(Continuação daqui)
41. Alteração não-substancial dos factos
Antes de proceder à leitura da sentença, o juiz anunciou que iria proceder a uma "alteração não-substancial dos factos", e disso deu conhecimento com uma certa solenidade a todos os presentes, incluindo o réu. Não dei grande importância ao assunto, primeiro, porque não sabia o que era aquilo, segundo porque já me tinha habituado a declarações solenes e falhas de conteúdo durante o julgamento. Cada declaração solene era uma impostura e esta, infelizmente, não iria ser diferente.
Só a iria compreender na totalidade dias depois quando tive acesso ao texto da sentença e pude inteirar-me do que era isso da "alteração não-substancial dos factos", uma matéria acerca da qual eu me sinto agora em condições de dar lições aos estudantes de Direito.
Suponhamos que a Quina, a venerável carteirista do Porto, vai a tribunal acusada do crime de furto por ter surripiado a carteira a um turista americano. Chega-se a tribunal e conclui-se que, afinal, aquilo que ela subtraiu ao turista, foi o relógio e não a carteira. O crime mantém-se (furto), o facto ilícito que lhe deu origem é que é diferente (o relógio em lugar da carteira). É nisto que consiste a "alteração não substancial dos factos": há uma alteração do facto ilícito que dá origem ao crime, mas o crime mantém-se o mesmo (furto).
As coisas começam lentamente a desenhar-se no meu espírito quando o juiz, depois de me absolver do crime de difamação agravada ao Rangel, passa ao crime de ofensa a pessoa colectiva, dizendo:
"Aqui, neste caso, já não estamos perante um homem político.
Por outro lado, a Cuatrecasas é uma empresa com notoriedade nos meios jurídicos, mas não numa visão global da sociedade. A população em geral, não relacionada com o mundo jurídico, não sabe que sociedade é esta. Por isso, não deve esta sociedade ser sequer colocada no mesmo âmbito de "uma figura pública". Não estamos a falar nem da TAP ou da CGD, que são conhecidas nacionalmente como uma qualquer estrela futebolística.
O âmbito de protecção é, por isso mesmo, diferente" .

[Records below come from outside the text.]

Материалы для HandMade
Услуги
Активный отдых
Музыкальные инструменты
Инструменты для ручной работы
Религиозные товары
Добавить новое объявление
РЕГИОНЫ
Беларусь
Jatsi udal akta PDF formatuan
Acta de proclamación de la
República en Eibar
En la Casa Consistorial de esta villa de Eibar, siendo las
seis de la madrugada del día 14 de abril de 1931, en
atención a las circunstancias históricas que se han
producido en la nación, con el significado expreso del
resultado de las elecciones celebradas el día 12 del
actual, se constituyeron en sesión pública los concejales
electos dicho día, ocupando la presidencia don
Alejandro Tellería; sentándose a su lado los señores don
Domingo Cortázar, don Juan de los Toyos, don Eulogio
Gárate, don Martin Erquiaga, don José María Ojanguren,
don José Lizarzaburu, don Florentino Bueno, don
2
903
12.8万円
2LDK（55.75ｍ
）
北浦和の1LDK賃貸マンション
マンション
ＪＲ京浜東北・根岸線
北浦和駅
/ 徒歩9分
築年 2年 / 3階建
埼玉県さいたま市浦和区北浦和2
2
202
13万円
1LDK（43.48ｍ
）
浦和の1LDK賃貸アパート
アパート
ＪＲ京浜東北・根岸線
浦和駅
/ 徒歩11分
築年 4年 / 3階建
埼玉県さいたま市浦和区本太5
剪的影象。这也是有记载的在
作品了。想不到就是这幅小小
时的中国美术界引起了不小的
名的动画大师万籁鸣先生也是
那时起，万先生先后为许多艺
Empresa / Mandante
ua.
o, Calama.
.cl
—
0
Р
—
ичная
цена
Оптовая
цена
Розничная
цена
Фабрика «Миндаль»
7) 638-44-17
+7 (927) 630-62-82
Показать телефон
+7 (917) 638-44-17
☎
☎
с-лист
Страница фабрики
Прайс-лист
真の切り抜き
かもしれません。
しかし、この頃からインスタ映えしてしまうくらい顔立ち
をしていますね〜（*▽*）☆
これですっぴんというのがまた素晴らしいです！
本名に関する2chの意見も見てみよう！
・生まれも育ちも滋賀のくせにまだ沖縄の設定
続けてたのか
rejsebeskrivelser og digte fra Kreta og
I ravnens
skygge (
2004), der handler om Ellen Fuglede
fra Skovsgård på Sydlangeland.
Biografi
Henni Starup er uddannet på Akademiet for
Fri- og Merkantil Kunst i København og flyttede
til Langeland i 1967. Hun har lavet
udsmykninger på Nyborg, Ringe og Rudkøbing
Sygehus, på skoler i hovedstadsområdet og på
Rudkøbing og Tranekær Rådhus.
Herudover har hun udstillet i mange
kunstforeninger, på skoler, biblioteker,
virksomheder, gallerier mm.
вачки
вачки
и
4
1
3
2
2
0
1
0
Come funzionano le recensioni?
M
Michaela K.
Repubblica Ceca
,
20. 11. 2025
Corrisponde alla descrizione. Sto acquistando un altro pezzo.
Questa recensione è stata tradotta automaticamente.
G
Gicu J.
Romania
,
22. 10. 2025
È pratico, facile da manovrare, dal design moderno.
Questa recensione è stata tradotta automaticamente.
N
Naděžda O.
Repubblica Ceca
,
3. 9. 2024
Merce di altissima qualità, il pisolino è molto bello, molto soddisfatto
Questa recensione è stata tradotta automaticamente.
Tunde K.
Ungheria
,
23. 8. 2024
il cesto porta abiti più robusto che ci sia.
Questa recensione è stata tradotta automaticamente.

Em seguida, o juiz passa em revista várias expressões que pronunciei no meu comentário - como "palhaçada jurídica", "promiscuidade entre a política e a advocacia", "advogado de vão-de-escada" - mas a nenhuma delas atribui importância, considerando que estão protegidas pelo direito à liberdade de expressão.
Até que chega o momento crucial, e passo a citar (os sublinhados são do próprio juiz):
"Mas há um ponto, em todo o comentário, que não pode ser analisado desta forma.
"Diz o arguido o seguinte:
'veio sob a forma de uma sociedade de advogados, Cuatrecasas, de que é Director o Dr. Paulo Rangel, político e eurodeputado do PSD.
Foi basicamente a produção deste documento pela sociedade de advogados de que é Director o Dr. Paulo Rangel que levou o Hospital de São João a paralisar a obra com medo das consequências, sobretudo um dos administradores que ficou muito preocupado. O presidente do Hospital é um grande entusiasta desta obra, mas uma das coisas que a sociedade de advogados Cuatrecasas, do Dr. Paulo Rangel, produziu foi dividir a administração do Hospital de S. João'.
"E depois concretiza melhor:
'"Como político anda certamente a angariar clientes para a sua sociedade de advogados, clientes sobretudo do Estado: Hospital de São João, Câmaras Municipais, Ministérios disto e Ministérios daquilo. Quando produzem um documento jurídico a questão que se põe é: este documento é um documento profissional, de um jurista profissional ou, pelo contrário, é um documento político para compensar a mão que lhes dá de comer?
Tudo pode acontecer! E neste caso, desta palhaçada, é um documento político para compensar a mão que lhes dá de comer'
"O que o arguido com estas palavras afirma é só isto: o arguido afirma que a Cuatrecasas elaborou um documento propositadamente contra os interesses do seu próprio cliente (o Hospital de São João, que assim não iria beneficiar da "obra boa", como refere o arguido) com o objectivo de beneficiar 'uma mão política que lhe dá de comer'."
É altura de interromper a citação para chamar a atenção para esta frase crucial do juiz: "O que o arguido com estas palavras afirma é só isto: (...)".
Já se adivinha aqui o desfecho: eu vou ser condenado, não por aquilo que disse, mas por aquilo que não disse mas que o juiz me atribui, uma afirmação que o juiz me põe na boca, mas que eu nunca proferi. Um caso de "preso por ter cão e preso por não ter", "se não roubaste a carteira então roubaste o relógio".